El mal aliento jamás es normal. De hecho, es una de las primeras señales de alarma. Las bacterias son las responsables de ese olor y, entre más fuerte sea, mayor es el indicio de que la infección es severa.

¿Qué otras señales físicas o conductuales alertan sobre un problema dental? 

Debemos estar atentos si el perro toma el alimento y lo suelta a un lado, si presenta una salivación aumentada, si se soba la cara con las patas o contra los objetos, o si chasquea los dientes como si tuviera frío.

¿Existen razas más propensas a sufrir estos padecimientos? 

En los perros, las razas pequeñas tienen una predisposición genética mucho mayor a desarrollar enfermedad periodontal que las medianas o grandes. En estas últimas, lo que observamos con más frecuencia son las fracturas dentales por impacto o mordida.

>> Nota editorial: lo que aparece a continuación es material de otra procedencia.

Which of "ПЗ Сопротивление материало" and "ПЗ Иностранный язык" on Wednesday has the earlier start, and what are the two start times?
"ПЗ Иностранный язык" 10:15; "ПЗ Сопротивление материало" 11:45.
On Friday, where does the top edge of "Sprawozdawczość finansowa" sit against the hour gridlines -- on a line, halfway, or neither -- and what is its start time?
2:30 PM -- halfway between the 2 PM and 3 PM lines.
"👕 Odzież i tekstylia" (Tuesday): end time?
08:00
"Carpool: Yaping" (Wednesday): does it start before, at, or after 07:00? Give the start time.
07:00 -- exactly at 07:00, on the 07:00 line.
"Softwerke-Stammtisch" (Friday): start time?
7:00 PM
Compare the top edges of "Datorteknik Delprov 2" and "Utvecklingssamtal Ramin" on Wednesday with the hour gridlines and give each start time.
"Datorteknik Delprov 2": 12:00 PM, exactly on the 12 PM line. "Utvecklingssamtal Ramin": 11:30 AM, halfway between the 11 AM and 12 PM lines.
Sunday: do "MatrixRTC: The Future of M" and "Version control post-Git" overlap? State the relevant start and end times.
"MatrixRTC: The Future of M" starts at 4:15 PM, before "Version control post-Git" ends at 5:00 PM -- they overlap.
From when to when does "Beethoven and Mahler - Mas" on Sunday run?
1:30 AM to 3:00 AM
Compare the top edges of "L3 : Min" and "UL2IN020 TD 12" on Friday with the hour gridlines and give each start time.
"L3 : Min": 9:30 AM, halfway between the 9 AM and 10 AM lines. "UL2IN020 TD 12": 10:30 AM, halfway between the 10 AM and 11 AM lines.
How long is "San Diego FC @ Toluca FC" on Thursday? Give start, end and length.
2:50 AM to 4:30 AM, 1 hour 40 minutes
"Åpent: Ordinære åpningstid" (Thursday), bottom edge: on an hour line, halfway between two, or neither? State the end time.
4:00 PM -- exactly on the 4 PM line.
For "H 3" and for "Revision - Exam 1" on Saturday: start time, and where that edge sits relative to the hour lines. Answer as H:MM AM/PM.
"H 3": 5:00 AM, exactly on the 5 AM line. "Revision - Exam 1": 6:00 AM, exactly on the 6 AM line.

Prevención, la clave para evitar el sufrimiento
Para prevenir una enfermedad odontológica, la clave es el cepillado dental diario (incluso sin crema), el uso de snacks funcionales para controlar el cálculo y la valoración por un veterinario experto cada ocho o diez meses. Es vital detectar a tiempo para corregir mediante la medicina preventiva, y no consultar solo cuando ya no hay nada que hacer. En Medellín cada vez somos más los médicos especializados listos para guiar a los amos, asegurando que sus animales no sufran y gocen de bienestar.

Foto: mivet.com

Recomendaciones para una salud oral 10/10

  • Snacks y juguetes: Los snacks dentales ayudan y pueden darse dos o tres veces por semana. En cuanto a los juguetes, deben ser firmes, pero no en exceso (la regla es que, al presionarlo con la uña, esta quede marcada). No recomiendo huesos de ningún tipo ni palos, ya que causan fracturas dentales severas. Las pelotas de tenis también están prohibidas porque su textura actúa como una lija y genera un desgaste dental irreversible.
  • Higiene diaria: Use cremas dentales exclusivas para mascotas, idealmente enzimáticas. Las que contienen clorhexidina se deben limitar a un máximo de dos veces por semana; el resto de los días es mejor cepillar solo con agua y un cepillo de cerdas suaves. Nada reemplaza al cepillo: ni las gasas, ni los dedales, ni los productos milagro que prometen quitar el sarro con solo aplicarlos.
  • Seguridad médica: hoy en día, los procedimientos bajo anestesia son muy seguros si se realizan en un lugar de confianza y con un anestesiólogo experto. El riesgo existe en cualquier intervención, pero es mínimo cuando se trabaja con estrictos márgenes de seguridad. La limpieza profesional debe hacerse como una ayuda preventiva, ya que en etapas avanzadas una profilaxis convencional puede empeorar el problema.